Required Experience & Skills:
- At least 2 years of experience in data science, applied ML, or AI-focused roles, with a demonstrable focus on Generative AI projects.
- Strong command of Large Language Models (LLMs), with in-depth understanding of their architectures, capabilities, and limitations.
- Proven experience in designing and implementing advanced RAG and agent-based systems.
- High proficiency in advanced prompt engineering, fine-tuning techniques for large models, and working with various vector stores and embedding techniques.
- Hands-on experience with a variety of open-source and closed-source models like Llama, Mistral, DeepSeek etc.
- Advanced knowledge of Python and deep expertise in relevant NLP/ML frameworks (Hugging Face Transformers, TensorFlow, PyTorch) for building and manipulating generative models.
- Solid understanding of AI ethics, privacy, security, and the specific challenges and considerations within the context of Generative AI.
- Hands-on experience with CI/CD for ML, specifically in the context of deploying and managing complex AI models.
- Extensive experience with Docker, Kubernetes, and designing scalable deployment practices for AI applications.
- Familiarity with advanced monitoring, logging, and model observability techniques tailored for production AI systems.
- Proficiency in scripting and automation for building and managing end-to-end GenAI pipelines.
Preferred Skills
- Experience with cutting-edge cloud-based GenAI platforms and tools (e.g., AWS Bedrock, Google Cloud Vertex AI with Generative AI features, Azure OpenAI Service).
- Exposure to advanced model compression, distributed training of large models, or specialized AI/ML security techniques for generative systems.

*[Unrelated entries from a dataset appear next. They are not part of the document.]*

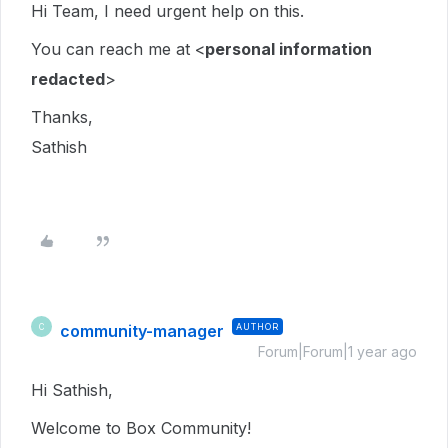
Hi Team, I need urgent help on this.
You can reach me at <
personal information
redacted
>
Thanks,
Sathish
community-manager
AUTHOR
C
Forum|Forum|1 year ago
Hi Sathish,
Welcome to Box Community!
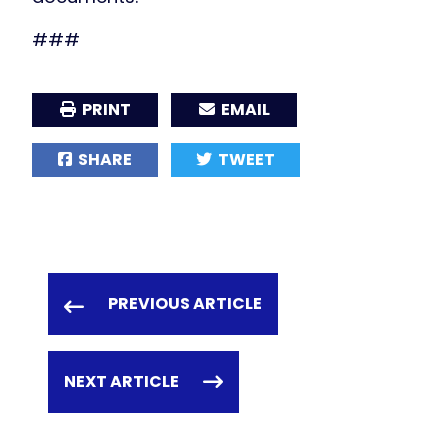
###
PRINT
EMAIL
SHARE
TWEET
PREVIOUS ARTICLE
NEXT ARTICLE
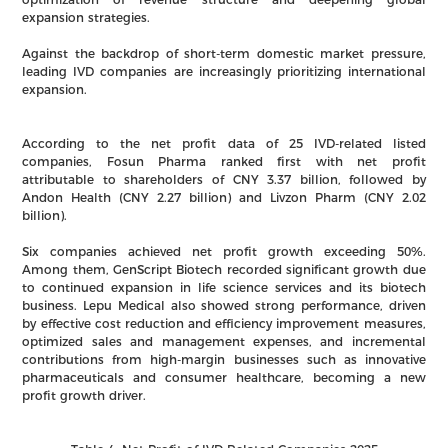
expansion strategies.
Against the backdrop of short-term domestic market pressure,
leading IVD companies are increasingly prioritizing international
expansion.
According to the net profit data of 25 IVD-related listed
companies, Fosun Pharma ranked first with net profit
attributable to shareholders of CNY 3.37 billion, followed by
Andon Health (CNY 2.27 billion) and Livzon Pharm (CNY 2.02
billion).
Six companies achieved net profit growth exceeding 50%.
Among them, GenScript Biotech recorded significant growth due
to continued expansion in life science services and its biotech
business. Lepu Medical also showed strong performance, driven
by effective cost reduction and efficiency improvement measures,
optimized sales and management expenses, and incremental
contributions from high-margin businesses such as innovative
pharmaceuticals and consumer healthcare, becoming a new
profit growth driver.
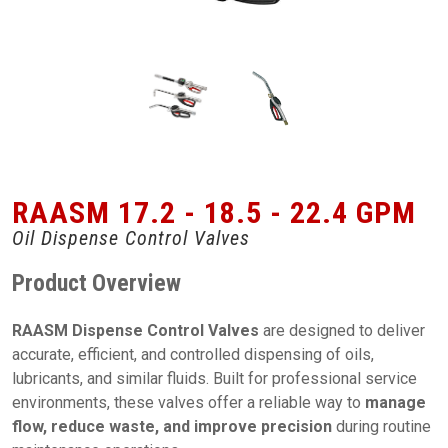
RAASM 17.2 - 18.5 - 22.4 GPM
Oil Dispense Control Valves
Product Overview
RAASM Dispense Control Valves
are designed to deliver
accurate, efficient, and controlled dispensing of oils,
lubricants, and similar fluids. Built for professional service
environments, these valves offer a reliable way to
manage
flow, reduce waste, and improve precision
during routine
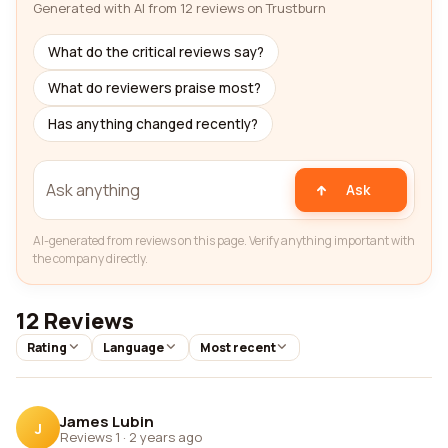
Generated with AI from 12 reviews on Trustburn
What do the critical reviews say?
What do reviewers praise most?
Has anything changed recently?
Ask
AI-generated from reviews on this page. Verify anything important with
the company directly.
12 Reviews
Rating
Language
Most recent
James Lubin
J
Reviews 1
·
2 years ago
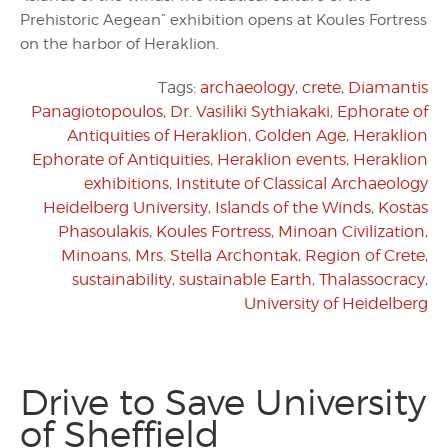
Prehistoric Aegean” exhibition opens at Koules Fortress
on the harbor of Heraklion.
Tags:
archaeology
,
crete
,
Diamantis
Panagiotopoulos
,
Dr. Vasiliki Sythiakaki
,
Ephorate of
Antiquities of Heraklion
,
Golden Age
,
Heraklion
Ephorate of Antiquities
,
Heraklion events
,
Heraklion
exhibitions
,
Institute of Classical Archaeology
Heidelberg University
,
Islands of the Winds
,
Kostas
Phasoulakis
,
Koules Fortress
,
Minoan Civilization
,
Minoans
,
Mrs. Stella Archontak
,
Region of Crete
,
sustainability
,
sustainable Earth
,
Thalassocracy
,
University of Heidelberg
Drive to Save University
of Sheffield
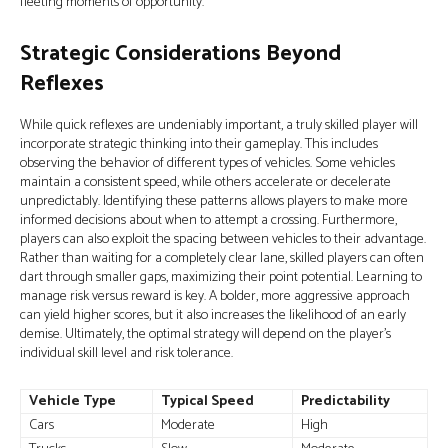
fleeting moments of opportunity.
Strategic Considerations Beyond
Reflexes
While quick reflexes are undeniably important, a truly skilled player will
incorporate strategic thinking into their gameplay. This includes
observing the behavior of different types of vehicles. Some vehicles
maintain a consistent speed, while others accelerate or decelerate
unpredictably. Identifying these patterns allows players to make more
informed decisions about when to attempt a crossing. Furthermore,
players can also exploit the spacing between vehicles to their advantage.
Rather than waiting for a completely clear lane, skilled players can often
dart through smaller gaps, maximizing their point potential. Learning to
manage risk versus reward is key. A bolder, more aggressive approach
can yield higher scores, but it also increases the likelihood of an early
demise. Ultimately, the optimal strategy will depend on the player's
individual skill level and risk tolerance.
Vehicle Type
Typical Speed
Predictability
Cars
Moderate
High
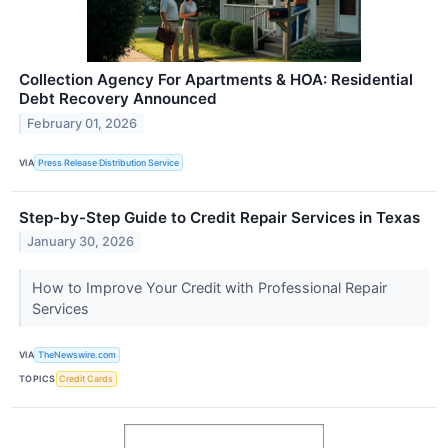
Collection Agency For Apartments & HOA: Residential
Debt Recovery Announced
February 01, 2026
VIA
Press Release Distribution Service
Step-by-Step Guide to Credit Repair Services in Texas
January 30, 2026
How to Improve Your Credit with Professional Repair
Services
VIA
TheNewswire.com
TOPICS
Credit Cards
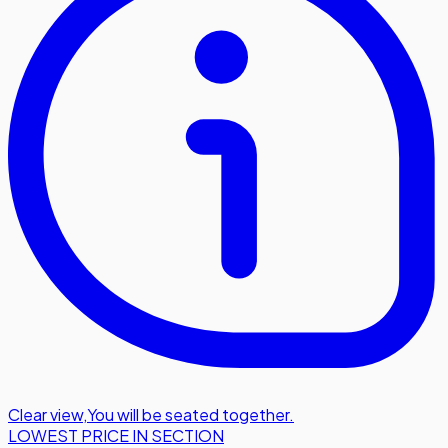
Clear view
,
You will be seated together.
LOWEST PRICE IN SECTION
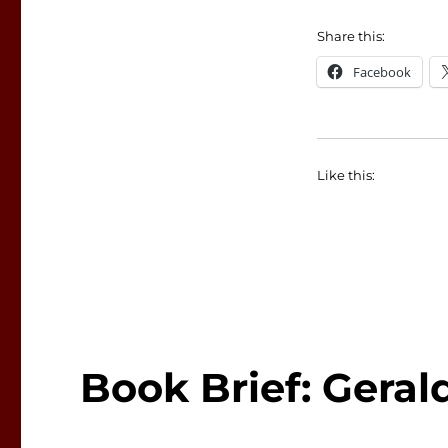
Share this:
Facebook
Like this:
Book Brief: Gera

- Experience with knowledge graphs, semantic search, or applying reinforcement learning (especially RLHF) to improve generative model outputs.
- Familiarity with AI compliance frameworks, advanced A/B testing methodologies for AI products, and leading responsible AI initiatives in a GenAI context.

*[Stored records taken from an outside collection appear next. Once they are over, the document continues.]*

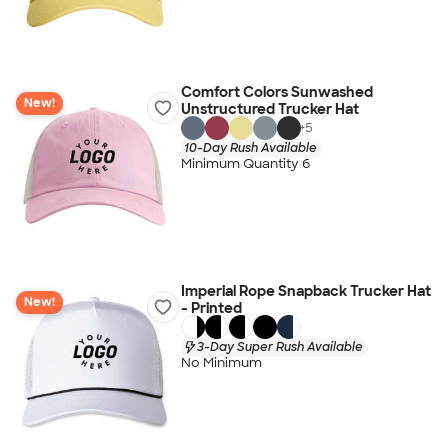
Comfort Colors Sunwashed
New!
Unstructured Trucker Hat
+
5
10-Day Rush Available
Minimum Quantity 6
Imperial Rope Snapback Trucker Hat
New!
- Printed
3-Day Super Rush Available
No Minimum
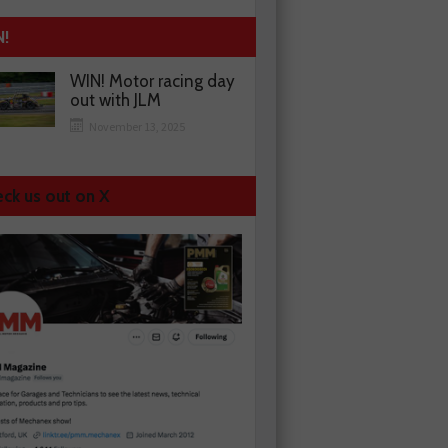
N!
WIN! Motor racing day
out with JLM
November 13, 2025
ck us out on X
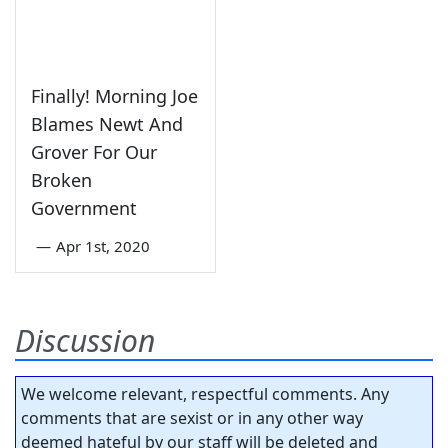
Finally! Morning Joe
Blames Newt And
Grover For Our
Broken
Government
—
Apr 1st, 2020
Discussion
We welcome relevant, respectful comments. Any
comments that are sexist or in any other way
deemed hateful by our staff will be deleted and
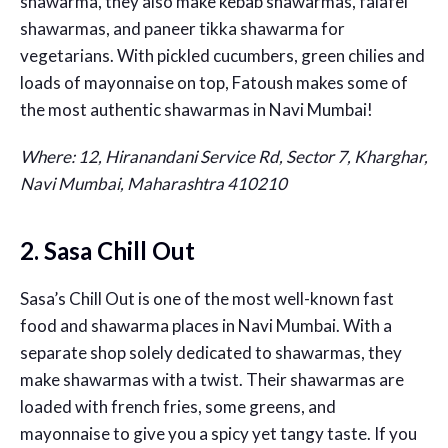
shawarma, they also make kebab shawarmas, falafel
shawarmas, and paneer tikka shawarma for
vegetarians. With pickled cucumbers, green chilies and
loads of mayonnaise on top, Fatoush makes some of
the most authentic shawarmas in Navi Mumbai!
Where: 12, Hiranandani Service Rd, Sector 7, Kharghar,
Navi Mumbai, Maharashtra 410210
2. Sasa Chill Out
Sasa’s Chill Out is one of the most well-known fast
food and shawarma places in Navi Mumbai. With a
separate shop solely dedicated to shawarmas, they
make shawarmas with a twist. Their shawarmas are
loaded with french fries, some greens, and
mayonnaise to give you a spicy yet tangy taste. If you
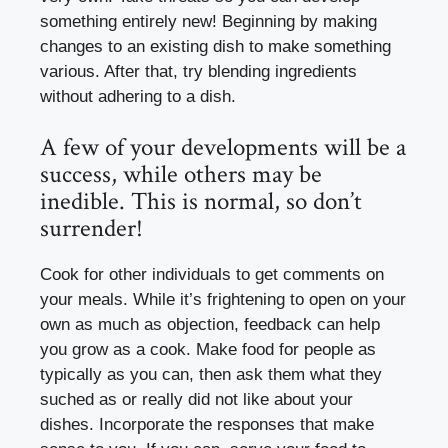
something entirely new! Beginning by making
changes to an existing dish to make something
various. After that, try blending ingredients
without adhering to a dish.
A few of your developments will be a
success, while others may be
inedible. This is normal, so don’t
surrender!
Cook for other individuals to get comments on
your meals. While it’s frightening to open on your
own as much as objection, feedback can help
you grow as a cook. Make food for people as
typically as you can, then ask them what they
suched as or really did not like about your
dishes. Incorporate the responses that make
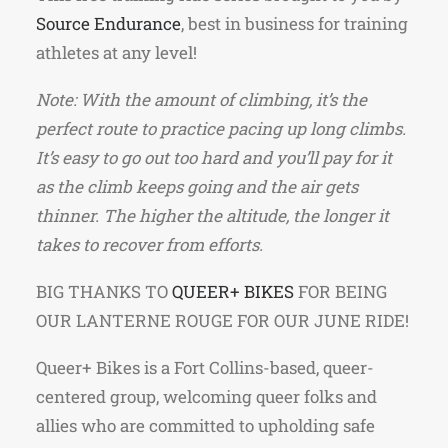
Source Endurance
, best in business for training
athletes at any level!
Note: With the amount of climbing, it’s the
perfect route to practice pacing up long climbs.
It’s easy to go out too hard and you’ll pay for it
as the climb keeps going and the air gets
thinner. The higher the altitude, the longer it
takes to recover from efforts.
BIG THANKS TO
QUEER+ BIKES
FOR BEING
OUR LANTERNE ROUGE FOR OUR JUNE RIDE!
Queer+ Bikes is a Fort Collins-based, queer-
centered group, welcoming queer folks and
allies who are committed to upholding safe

- Experience contributing to open-source GenAI projects or publishing research in the field.
- Proven ability to explore and quickly learn new GenAI models, techniques, and tools as the field rapidly evolves.

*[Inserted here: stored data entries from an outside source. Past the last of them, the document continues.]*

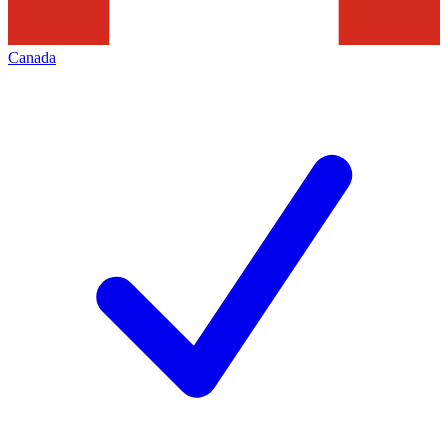
Canada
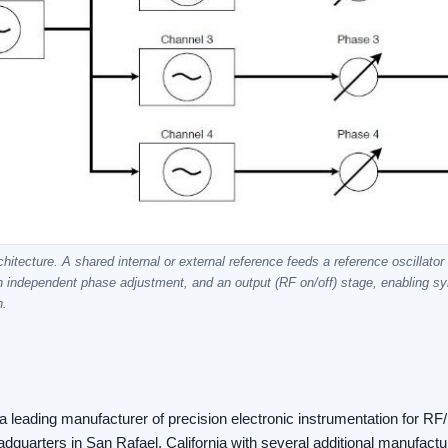
itecture. A shared internal or external reference feeds a reference oscillator
n independent phase adjustment, and an output (RF on/off) stage, enabling 
n.
 leading manufacturer of precision electronic instrumentation for R
quarters in San Rafael, California with several additional manufacturi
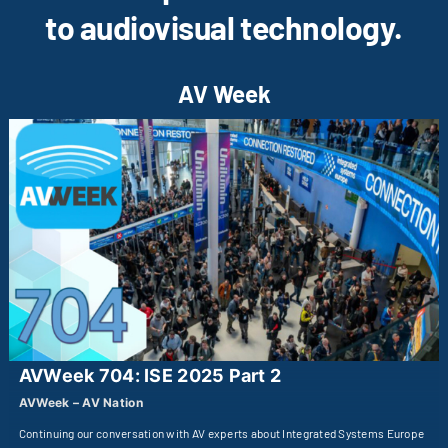
to audiovisual technology.
AV Week
AVWeek 704: ISE 2025 Part 2
AVWeek – AV Nation
Continuing our conversation with AV experts about Integrated Systems Europe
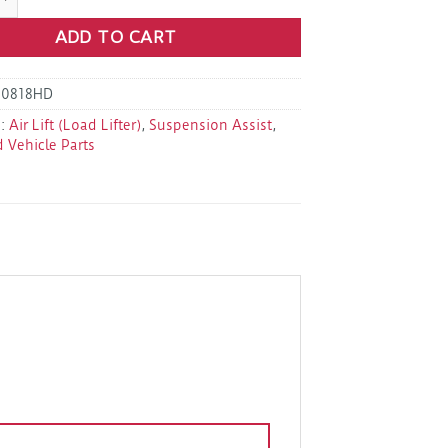
ADD TO CART
60818HD
s:
Air Lift (Load Lifter)
,
Suspension Assist
,
d Vehicle Parts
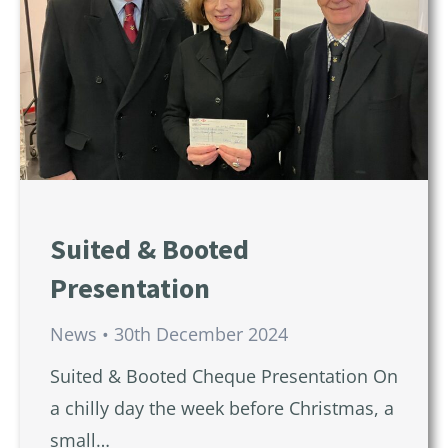
Suited & Booted
Presentation
News
30th December 2024
Suited & Booted Cheque Presentation On
a chilly day the week before Christmas, a
small…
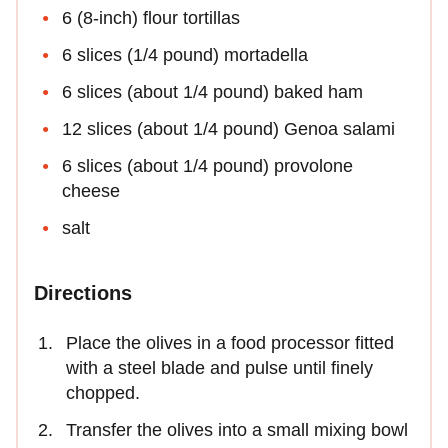
6 (8-inch) flour tortillas
6 slices (1/4 pound) mortadella
6 slices (about 1/4 pound) baked ham
12 slices (about 1/4 pound) Genoa salami
6 slices (about 1/4 pound) provolone
cheese
salt
Directions
Place the olives in a food processor fitted
with a steel blade and pulse until finely
chopped.
Transfer the olives into a small mixing bowl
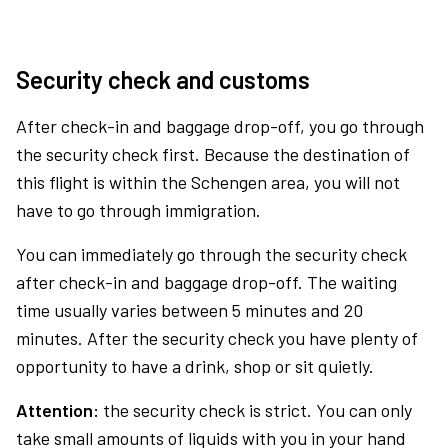
Security check and customs
After check-in and baggage drop-off, you go through
the security check first. Because the destination of
this flight is within the Schengen area, you will not
have to go through immigration.
You can immediately go through the security check
after check-in and baggage drop-off. The waiting
time usually varies between 5 minutes and 20
minutes. After the security check you have plenty of
opportunity to have a drink, shop or sit quietly.
Attention:
the security check is strict. You can only
take small amounts of liquids with you in your hand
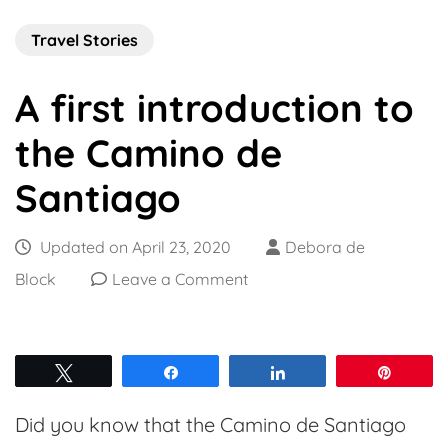
Travel Stories
A first introduction to
the Camino de
Santiago
Updated on
April 23, 2020
Debora de
on
Block
Leave a Comment
A
first
introduction
Tweet
Share
Share
Pin
to
Did you know that the Camino de Santiago
the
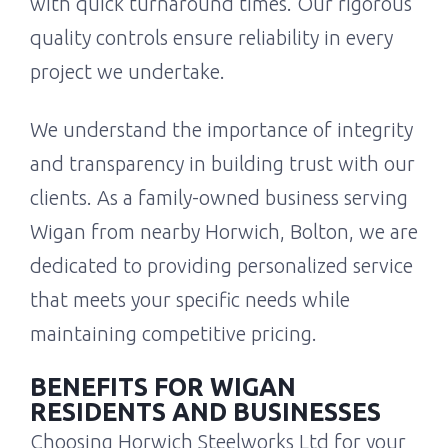
with quick turnaround times. Our rigorous
quality controls ensure reliability in every
project we undertake.
We understand the importance of integrity
and transparency in building trust with our
clients. As a family-owned business serving
Wigan from nearby Horwich, Bolton, we are
dedicated to providing personalized service
that meets your specific needs while
maintaining competitive pricing.
BENEFITS FOR WIGAN
RESIDENTS AND BUSINESSES
Choosing Horwich Steelworks Ltd for your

- Exposure to Model Context Protocol
Tools and Technology:
- Programming Languages: Python (essential)
- GenAI Specific Libraries/Tools: LangChain, LlamaIndex, LangGraph, MCP Servers, Google A2A, Hugging Face Transformers, PyTorch, TensorFlow, Ollama, vLLM
- Vector Databases: Pinecone, Chroma, or similar.
- Cloud Platforms: Experience with at least one major cloud provider (AWS, Google Cloud Platform, Azure), including their AI/ML and GenAI-specific services (e.g., AWS Bedrock, Sagemaker, Google Cloud Vertex AI, Azure OpenAI Service).
- MLOps Tools: MLflow, Kubeflow, or similar for model tracking, serving, and application development.
- Containerization & Orchestration: Docker, Kubernetes.
Equal Opportunity Employer
We are an equal opportunity employer and value diversity in our teams. All qualified applicants will be considered for employment regardless of gender, ethnicity, disability, age, or other characteristics protected by law.
Please Note: This is a full-time role based in Estonia.
Applicants currently residing in Estonia or holding valid authorization to work in Estonia will be considered. Please note that we are not offering visa sponsorship for this role, so kindly apply only if you meet the eligibility criteria.